In the interests of honesty, I should make clear that my hatred of going into the office is pure, and long precedes the advent of the Coronavirus. My first job out of university required me to commute from Edinburgh to Glasgow three times a week so that I could sit at a desk doing things I could have easily done from home, and paying roughly a third of my salary for the privilege. When I became editor of Source, I idly hoped that I might be able to demonstrate that the job could be done remotely; somewhere, the finger on a monkey’s paw curled, and here we all are.
But I acknowledge that, amongst those who have spent the past months working from home, there is no generalising the experience. Some have taken to it better than others, and with good reason. The repercussions on mental health, amongst other factors, are not to be underestimated.
What unifies all of us – not just those working from home, but every worker across Scotland, the UK and beyond – should be our collective welfare. Unless you can recognise the nature of labour, and are prepared to fight for what you and everyone else deserves in exchange for it, then everything else is window dressing.

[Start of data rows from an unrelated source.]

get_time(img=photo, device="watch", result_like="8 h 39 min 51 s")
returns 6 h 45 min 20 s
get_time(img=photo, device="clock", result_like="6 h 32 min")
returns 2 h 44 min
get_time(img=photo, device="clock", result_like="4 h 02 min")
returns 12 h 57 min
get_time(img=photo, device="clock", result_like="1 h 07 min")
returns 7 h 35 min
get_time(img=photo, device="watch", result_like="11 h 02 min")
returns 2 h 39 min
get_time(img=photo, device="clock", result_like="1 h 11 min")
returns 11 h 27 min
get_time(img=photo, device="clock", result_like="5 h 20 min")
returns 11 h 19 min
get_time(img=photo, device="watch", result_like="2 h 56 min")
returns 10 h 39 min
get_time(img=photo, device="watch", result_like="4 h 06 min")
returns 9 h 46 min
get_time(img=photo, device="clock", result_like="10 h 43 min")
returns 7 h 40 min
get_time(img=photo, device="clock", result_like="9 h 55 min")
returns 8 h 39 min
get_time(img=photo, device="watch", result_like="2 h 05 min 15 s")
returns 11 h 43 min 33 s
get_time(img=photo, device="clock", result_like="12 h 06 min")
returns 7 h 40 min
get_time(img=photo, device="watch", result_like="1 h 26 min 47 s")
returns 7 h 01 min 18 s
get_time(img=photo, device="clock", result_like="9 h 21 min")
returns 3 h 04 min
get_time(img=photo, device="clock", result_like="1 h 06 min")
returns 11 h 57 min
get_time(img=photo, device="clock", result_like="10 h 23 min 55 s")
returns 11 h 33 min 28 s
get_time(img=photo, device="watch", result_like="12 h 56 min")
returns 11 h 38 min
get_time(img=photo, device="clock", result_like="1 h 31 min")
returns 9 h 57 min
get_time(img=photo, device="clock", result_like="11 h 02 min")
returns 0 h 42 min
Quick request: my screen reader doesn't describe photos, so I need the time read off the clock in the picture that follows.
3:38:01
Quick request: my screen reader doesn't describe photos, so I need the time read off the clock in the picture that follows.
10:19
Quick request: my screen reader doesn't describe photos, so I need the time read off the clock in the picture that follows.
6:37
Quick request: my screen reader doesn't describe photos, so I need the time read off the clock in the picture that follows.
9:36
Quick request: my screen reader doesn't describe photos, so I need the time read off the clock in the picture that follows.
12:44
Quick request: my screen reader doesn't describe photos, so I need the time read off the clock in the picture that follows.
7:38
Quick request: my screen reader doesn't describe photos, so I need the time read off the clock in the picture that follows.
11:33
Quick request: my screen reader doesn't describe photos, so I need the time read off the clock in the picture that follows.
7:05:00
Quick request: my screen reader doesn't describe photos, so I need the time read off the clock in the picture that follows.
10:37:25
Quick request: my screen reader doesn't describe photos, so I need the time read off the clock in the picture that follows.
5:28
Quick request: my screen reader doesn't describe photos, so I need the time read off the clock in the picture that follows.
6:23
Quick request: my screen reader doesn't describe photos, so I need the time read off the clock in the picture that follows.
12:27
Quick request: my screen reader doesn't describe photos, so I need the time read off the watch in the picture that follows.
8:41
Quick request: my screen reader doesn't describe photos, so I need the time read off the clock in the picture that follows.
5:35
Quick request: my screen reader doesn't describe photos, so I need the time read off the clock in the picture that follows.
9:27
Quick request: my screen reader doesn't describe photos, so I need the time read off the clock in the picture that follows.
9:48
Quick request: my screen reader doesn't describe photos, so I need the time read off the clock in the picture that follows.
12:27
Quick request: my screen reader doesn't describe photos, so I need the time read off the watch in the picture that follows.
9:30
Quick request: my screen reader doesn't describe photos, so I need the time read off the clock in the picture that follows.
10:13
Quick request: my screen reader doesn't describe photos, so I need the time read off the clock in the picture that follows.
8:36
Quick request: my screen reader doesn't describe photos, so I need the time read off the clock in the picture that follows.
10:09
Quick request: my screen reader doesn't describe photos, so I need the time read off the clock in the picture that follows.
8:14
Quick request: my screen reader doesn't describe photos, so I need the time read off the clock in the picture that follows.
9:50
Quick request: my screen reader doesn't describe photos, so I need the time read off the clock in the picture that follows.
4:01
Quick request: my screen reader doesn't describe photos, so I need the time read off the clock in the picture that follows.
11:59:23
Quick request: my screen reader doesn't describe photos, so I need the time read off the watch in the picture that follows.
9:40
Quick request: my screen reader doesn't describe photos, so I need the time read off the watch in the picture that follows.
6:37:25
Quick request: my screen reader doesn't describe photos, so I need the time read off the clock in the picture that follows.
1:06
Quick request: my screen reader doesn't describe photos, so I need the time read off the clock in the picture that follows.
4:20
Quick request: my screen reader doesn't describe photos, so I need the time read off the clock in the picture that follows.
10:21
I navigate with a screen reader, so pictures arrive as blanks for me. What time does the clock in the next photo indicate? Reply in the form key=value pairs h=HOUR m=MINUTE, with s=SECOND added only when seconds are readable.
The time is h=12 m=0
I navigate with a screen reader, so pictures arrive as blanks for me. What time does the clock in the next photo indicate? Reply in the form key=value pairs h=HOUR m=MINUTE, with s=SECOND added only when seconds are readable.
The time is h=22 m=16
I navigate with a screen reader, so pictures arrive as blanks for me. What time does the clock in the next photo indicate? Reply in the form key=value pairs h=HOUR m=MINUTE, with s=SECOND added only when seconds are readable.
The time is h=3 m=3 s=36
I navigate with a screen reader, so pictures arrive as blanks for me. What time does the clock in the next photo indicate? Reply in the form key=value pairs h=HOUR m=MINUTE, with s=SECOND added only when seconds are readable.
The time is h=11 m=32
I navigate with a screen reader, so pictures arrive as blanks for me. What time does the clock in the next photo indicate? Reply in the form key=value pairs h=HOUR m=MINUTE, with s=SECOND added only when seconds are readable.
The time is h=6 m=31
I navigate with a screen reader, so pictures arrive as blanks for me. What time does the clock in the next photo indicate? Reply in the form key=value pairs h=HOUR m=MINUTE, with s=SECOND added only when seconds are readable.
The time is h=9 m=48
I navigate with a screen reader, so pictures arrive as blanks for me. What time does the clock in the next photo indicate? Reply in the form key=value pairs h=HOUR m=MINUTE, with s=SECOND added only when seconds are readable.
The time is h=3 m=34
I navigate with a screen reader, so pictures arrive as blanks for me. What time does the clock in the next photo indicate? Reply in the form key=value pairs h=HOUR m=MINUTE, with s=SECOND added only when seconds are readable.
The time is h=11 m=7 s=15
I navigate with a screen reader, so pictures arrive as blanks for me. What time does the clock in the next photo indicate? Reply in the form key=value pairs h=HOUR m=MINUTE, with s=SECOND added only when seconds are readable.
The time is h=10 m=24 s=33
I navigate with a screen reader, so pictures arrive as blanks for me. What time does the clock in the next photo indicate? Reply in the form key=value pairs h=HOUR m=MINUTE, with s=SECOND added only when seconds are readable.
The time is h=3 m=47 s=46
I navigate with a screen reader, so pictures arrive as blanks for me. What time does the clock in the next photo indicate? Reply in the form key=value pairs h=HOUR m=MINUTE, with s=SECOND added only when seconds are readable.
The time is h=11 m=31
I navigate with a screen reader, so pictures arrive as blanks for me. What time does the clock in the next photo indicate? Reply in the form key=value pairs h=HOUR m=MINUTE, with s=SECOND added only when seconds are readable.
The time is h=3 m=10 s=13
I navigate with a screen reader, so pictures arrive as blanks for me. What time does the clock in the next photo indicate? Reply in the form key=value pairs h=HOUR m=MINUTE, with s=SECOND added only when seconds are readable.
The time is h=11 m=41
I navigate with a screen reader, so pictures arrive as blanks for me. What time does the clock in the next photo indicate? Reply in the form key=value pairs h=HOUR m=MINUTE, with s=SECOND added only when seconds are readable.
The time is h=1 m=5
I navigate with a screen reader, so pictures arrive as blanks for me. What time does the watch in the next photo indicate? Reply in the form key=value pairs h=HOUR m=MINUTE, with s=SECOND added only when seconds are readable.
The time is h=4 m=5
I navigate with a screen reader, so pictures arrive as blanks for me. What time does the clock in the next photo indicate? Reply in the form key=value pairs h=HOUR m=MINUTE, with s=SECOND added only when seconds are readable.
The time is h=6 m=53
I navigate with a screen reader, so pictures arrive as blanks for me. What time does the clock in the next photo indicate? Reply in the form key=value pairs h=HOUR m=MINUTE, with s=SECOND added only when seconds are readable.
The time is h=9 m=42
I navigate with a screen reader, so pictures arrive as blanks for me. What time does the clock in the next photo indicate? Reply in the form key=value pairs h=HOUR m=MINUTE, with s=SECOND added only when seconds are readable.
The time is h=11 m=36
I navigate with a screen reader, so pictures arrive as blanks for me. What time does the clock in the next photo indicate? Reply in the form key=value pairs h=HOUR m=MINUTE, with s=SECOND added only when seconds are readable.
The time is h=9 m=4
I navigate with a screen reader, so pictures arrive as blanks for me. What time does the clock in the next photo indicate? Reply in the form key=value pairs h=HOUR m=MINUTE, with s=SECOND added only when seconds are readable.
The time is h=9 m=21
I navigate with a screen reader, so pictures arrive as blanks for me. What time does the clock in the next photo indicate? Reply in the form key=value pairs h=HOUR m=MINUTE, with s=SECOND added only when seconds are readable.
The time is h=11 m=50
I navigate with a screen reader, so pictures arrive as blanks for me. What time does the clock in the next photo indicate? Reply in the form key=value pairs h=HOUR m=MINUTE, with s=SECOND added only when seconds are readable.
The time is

Though the Scottish Government has wisely not followed Downing Street in its mad dash to reestablish a fake sense of normality, it too will eventually have to confront the new needs created by the new normal: free or reimbursable internet for all, the provision of essential office equipment, education in digital literacy, and a reckoning with the structural inequalities remote working has exposed.
For many of us, our homes became our offices because, at the outset of the Covid crisis, it was generally accepted that workers should not have to risk death in order to remain employed. Since then, bosses, governments and those forces aligned with them have tried to chip away at this hasty social contract.
The fact that the UK Government have embarrassingly fumbled their latest attempt to do so should not obscure how willing and eager they are to put lives and livelihoods in danger for political and economic expediency.